Nilai AI memang jelas ada. Misalnya saat mengubah tabel DB dengan 300 kolom menjadi Rust struct, AI bisa menghasilkan 900 baris kode dari prompt 15 kata. Untuk pekerjaan berulang seperti ini, AI sempurna. Tetapi saya tidak ingin menyerahkan semuanya. Saya hanya memakainya pada tingkat penggunaan yang masih membuat saya nyaman
Pertanyaan inti adalah: “Saat LLM menulis kode menggantikan saya, lalu saya sedang melakukan apa?” LLM tidak bisa benar-benar dilepas begitu saja; rasanya seperti harus dirawat dari samping. Developer junior bisa bertumbuh, tetapi LLM tidak belajar. Karena itu terasa seperti hilangnya kepuasan dalam mentoring
Ada yang penasaran bagaimana rekrutmen developer berubah belakangan ini.

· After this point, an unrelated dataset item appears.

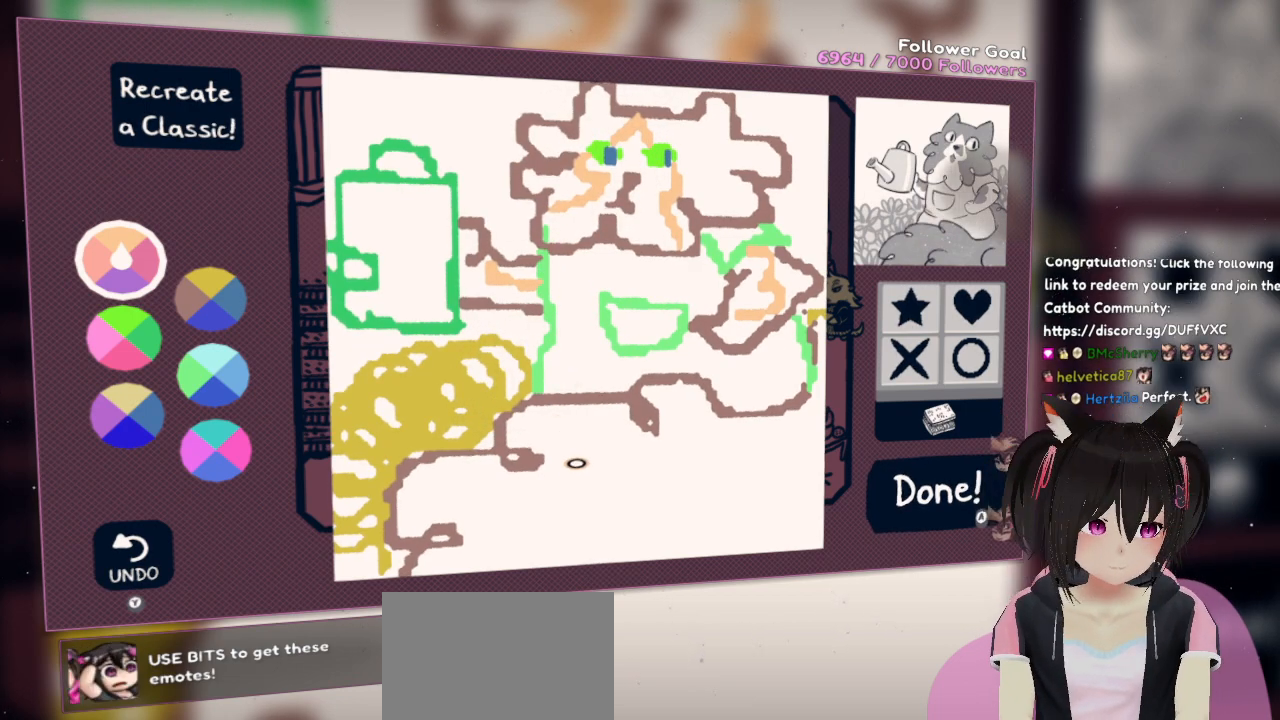
{"buttons": [], "left_stick": "center", "right_stick": "down-right", "events": []}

Apakah penggunaan LLM diperbolehkan, atau apakah masih dituntut hand-coding
Saya sudah mengembangkan dengan kecepatan setara vibecoding bahkan sebelum era LLM, lewat model-driven development (MDD). Model data adalah aplikasinya itu sendiri, dan LLM hanya membantu menuliskan prosedur sedikit lebih cepat di atasnya. Arah model data tetap saya yang tentukan
AI coding terbagi menjadi tiga jenis
Masyarakat modern sedang berubah menjadi struktur yang memberi dopamin lewat klik tombol. Karena itu semuanya terasa berantakan
Belakangan ini terus muncul tulisan dari pengembang tertinggal yang cuma mencari pembenaran mental. Bagaimanapun juga, arus zaman ini toh tidak bisa dihentikan.
Ini sudah kelewat batas.
Saya juga setuju dengan pendapat itu. Meski seseorang bersikeras ingin menulis kode secara manual, kecuali benar-benar menjalankan bisnis sendirian
pada akhirnya itu tetap akan tergantikan, tetapi sepertinya mereka tidak menyadari hal ini.